#### Exercise aim:
Could you quote, word for word, the stretch of the records below from the line containing "From the picture: your" through the line containing "Answer: approximately 90° to the house's", leaving the pictures out of your answer?

*****

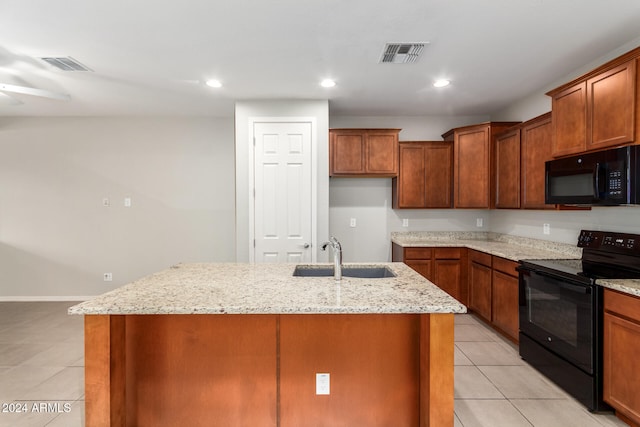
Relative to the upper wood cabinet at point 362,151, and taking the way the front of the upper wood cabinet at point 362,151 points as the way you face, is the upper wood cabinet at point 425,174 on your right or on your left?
on your left

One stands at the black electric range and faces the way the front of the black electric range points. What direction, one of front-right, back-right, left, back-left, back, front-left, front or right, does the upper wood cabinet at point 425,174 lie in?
right

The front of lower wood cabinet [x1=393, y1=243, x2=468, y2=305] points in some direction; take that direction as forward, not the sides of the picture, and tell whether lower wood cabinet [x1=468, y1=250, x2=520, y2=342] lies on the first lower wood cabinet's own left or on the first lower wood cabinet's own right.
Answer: on the first lower wood cabinet's own left

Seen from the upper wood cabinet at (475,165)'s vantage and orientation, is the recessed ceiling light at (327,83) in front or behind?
in front

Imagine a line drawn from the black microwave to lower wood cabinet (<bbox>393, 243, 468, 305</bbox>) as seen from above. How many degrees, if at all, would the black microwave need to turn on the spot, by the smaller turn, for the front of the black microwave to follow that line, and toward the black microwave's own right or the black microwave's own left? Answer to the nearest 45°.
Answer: approximately 90° to the black microwave's own right

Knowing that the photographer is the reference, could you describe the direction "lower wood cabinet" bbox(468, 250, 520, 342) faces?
facing the viewer and to the left of the viewer

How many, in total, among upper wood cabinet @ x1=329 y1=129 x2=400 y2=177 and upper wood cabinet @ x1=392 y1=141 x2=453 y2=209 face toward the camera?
2

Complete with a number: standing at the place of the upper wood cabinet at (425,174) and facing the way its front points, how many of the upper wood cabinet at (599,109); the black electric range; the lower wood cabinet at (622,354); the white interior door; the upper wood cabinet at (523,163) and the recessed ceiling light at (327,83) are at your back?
0

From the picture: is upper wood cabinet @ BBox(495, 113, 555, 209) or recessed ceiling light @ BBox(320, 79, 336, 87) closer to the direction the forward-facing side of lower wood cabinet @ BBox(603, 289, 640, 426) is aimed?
the recessed ceiling light

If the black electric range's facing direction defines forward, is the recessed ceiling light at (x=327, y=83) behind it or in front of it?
in front

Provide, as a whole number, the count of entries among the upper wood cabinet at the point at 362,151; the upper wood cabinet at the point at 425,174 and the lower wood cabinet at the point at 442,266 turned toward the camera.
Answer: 3

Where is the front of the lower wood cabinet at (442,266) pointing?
toward the camera

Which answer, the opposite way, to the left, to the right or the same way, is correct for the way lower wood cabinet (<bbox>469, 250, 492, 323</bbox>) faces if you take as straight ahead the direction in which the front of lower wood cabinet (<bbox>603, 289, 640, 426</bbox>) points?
the same way

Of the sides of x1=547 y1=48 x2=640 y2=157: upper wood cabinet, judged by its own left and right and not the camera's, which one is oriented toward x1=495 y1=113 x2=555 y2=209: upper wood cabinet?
right

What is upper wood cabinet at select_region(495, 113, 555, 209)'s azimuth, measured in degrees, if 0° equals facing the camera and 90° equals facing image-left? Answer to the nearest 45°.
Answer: approximately 45°

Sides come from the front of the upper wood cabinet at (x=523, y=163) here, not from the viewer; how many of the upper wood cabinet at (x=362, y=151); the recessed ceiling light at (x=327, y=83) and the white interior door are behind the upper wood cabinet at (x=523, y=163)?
0

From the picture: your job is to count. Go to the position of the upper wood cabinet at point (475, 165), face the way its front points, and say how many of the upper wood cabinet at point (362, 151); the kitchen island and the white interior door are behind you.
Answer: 0

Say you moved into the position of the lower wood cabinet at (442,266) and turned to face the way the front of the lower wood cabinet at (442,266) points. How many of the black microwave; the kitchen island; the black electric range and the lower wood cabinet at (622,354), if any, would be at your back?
0
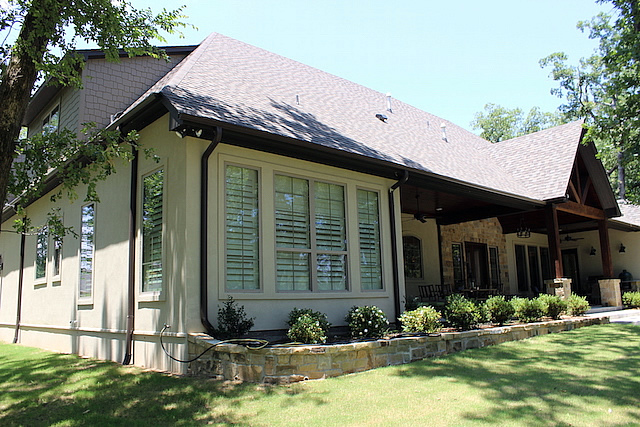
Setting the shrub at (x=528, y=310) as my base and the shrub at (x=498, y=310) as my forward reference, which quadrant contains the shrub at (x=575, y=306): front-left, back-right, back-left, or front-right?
back-right

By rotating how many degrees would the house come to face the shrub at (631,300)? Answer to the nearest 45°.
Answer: approximately 90° to its left

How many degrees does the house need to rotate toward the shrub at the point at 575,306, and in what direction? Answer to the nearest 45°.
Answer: approximately 90° to its left

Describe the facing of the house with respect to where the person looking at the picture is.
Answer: facing the viewer and to the right of the viewer

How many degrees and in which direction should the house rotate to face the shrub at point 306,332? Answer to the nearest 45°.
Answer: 0° — it already faces it

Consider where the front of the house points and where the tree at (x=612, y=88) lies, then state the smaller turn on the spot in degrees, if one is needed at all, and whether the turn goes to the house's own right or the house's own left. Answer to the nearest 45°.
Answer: approximately 90° to the house's own left
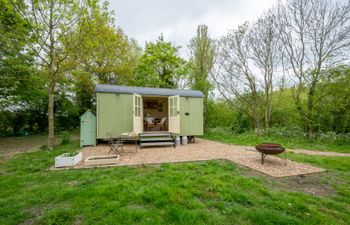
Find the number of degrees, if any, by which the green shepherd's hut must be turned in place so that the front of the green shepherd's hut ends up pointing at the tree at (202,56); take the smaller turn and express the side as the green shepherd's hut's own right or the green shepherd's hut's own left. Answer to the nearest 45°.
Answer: approximately 135° to the green shepherd's hut's own left

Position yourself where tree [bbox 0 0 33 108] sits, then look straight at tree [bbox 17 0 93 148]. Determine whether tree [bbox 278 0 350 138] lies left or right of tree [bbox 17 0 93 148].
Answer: left

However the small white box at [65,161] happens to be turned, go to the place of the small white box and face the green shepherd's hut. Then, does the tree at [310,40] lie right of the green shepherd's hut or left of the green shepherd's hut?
right

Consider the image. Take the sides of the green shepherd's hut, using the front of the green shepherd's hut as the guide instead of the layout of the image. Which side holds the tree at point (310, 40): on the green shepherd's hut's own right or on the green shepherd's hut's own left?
on the green shepherd's hut's own left

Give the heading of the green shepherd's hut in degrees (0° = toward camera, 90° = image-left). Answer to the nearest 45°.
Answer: approximately 0°

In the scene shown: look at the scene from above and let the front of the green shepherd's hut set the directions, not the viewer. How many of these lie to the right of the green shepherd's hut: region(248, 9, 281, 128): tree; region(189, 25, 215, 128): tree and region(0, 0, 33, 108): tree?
1

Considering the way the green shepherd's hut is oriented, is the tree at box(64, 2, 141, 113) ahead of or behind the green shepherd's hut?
behind

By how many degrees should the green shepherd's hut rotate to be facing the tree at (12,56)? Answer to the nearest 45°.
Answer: approximately 90° to its right

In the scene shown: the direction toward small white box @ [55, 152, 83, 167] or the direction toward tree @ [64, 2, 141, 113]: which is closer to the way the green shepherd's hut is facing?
the small white box

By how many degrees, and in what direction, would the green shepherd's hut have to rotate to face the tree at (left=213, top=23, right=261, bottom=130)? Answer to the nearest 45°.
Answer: approximately 135° to its left
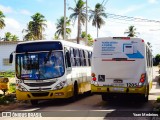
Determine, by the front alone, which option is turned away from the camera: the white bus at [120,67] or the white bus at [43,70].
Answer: the white bus at [120,67]

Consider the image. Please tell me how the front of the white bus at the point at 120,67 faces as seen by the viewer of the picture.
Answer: facing away from the viewer

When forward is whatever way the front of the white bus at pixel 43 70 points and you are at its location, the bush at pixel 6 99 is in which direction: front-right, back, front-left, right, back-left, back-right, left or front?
front

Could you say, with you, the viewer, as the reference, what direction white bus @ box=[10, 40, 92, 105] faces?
facing the viewer and to the left of the viewer

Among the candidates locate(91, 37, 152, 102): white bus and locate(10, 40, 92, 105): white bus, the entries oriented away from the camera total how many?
1

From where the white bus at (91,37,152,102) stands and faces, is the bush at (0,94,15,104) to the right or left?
on its left

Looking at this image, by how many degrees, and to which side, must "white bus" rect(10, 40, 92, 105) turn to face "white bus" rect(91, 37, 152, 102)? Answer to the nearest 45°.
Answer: approximately 135° to its left

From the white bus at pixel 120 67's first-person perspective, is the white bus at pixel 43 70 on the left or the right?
on its left
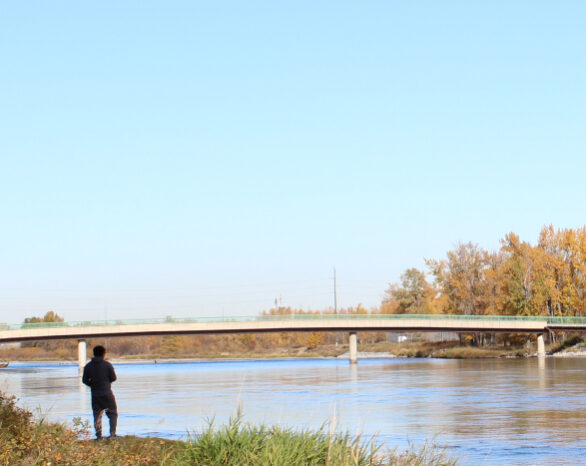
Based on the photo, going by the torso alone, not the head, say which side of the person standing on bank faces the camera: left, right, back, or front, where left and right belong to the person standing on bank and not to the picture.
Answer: back
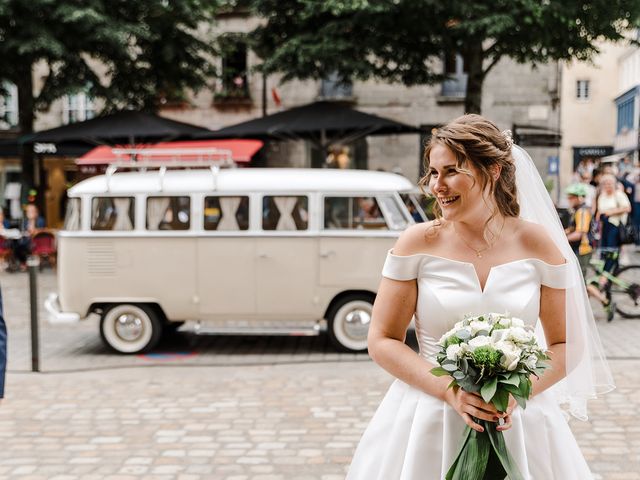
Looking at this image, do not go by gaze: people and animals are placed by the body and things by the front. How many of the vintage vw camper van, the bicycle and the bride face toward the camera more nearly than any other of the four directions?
1

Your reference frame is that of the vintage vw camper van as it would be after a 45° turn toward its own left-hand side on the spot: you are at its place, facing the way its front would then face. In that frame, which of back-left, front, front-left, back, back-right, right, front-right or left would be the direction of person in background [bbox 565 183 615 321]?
front-right

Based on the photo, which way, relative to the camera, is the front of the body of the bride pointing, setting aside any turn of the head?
toward the camera

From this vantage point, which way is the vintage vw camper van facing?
to the viewer's right

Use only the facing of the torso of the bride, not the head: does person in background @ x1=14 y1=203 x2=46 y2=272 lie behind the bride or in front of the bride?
behind

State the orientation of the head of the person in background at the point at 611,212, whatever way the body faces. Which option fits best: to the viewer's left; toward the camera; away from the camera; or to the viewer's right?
toward the camera

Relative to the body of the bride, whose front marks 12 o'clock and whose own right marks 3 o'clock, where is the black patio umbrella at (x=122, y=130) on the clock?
The black patio umbrella is roughly at 5 o'clock from the bride.

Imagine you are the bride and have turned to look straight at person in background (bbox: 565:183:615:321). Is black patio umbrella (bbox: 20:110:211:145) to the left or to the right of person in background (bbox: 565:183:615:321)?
left

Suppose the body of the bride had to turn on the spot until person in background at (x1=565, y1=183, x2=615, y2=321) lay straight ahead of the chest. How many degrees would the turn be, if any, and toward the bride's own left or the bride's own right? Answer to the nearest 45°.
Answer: approximately 180°

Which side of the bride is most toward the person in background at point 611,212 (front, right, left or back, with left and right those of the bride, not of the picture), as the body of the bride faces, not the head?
back

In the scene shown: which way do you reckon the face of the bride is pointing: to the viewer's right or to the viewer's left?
to the viewer's left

*****

#### Expected answer:
From the picture: your job is to count. Go to the position of the upper wood cabinet at point (475, 165), face the way its front points, and say how many of the upper wood cabinet at point (362, 151); the kitchen island and the white interior door are behind you.
Answer: 0

Say you moved into the position of the lower wood cabinet at (442,266) and turned to face the way the front of the lower wood cabinet at (442,266) points. How many of the black microwave; the kitchen island; the black electric range and the lower wood cabinet at (622,354), if any, would be at your back?
0
Setting the shrub at (x=528, y=310) as my base and the shrub at (x=498, y=310) as my forward reference, which quadrant contains the shrub at (x=575, y=306): front-left, back-right, back-left, or front-right?
back-right

By rotating how many degrees would the house come to face the shrub at (631,300)? Answer to the nearest 45°.
Answer: approximately 90° to its left

How many degrees does the house need to rotate toward the shrub at the point at 575,306, and in what direction? Answer to the nearest 45°.
Answer: approximately 90° to its left

Describe the facing of the house with respect to where the person looking at the picture is.
Answer: facing the viewer and to the right of the viewer

How many degrees and in which direction should the house rotate to face the shrub at point 306,332? Answer to the nearest 45°.
Answer: 0° — it already faces it

Consider where the front of the house points and where the tree at (x=612, y=88) lies, then state the smaller turn on the spot in degrees, if one is needed at all, and whether the turn goes to the house's own right or the house's own left. Answer to the nearest 45°.
Answer: approximately 90° to the house's own left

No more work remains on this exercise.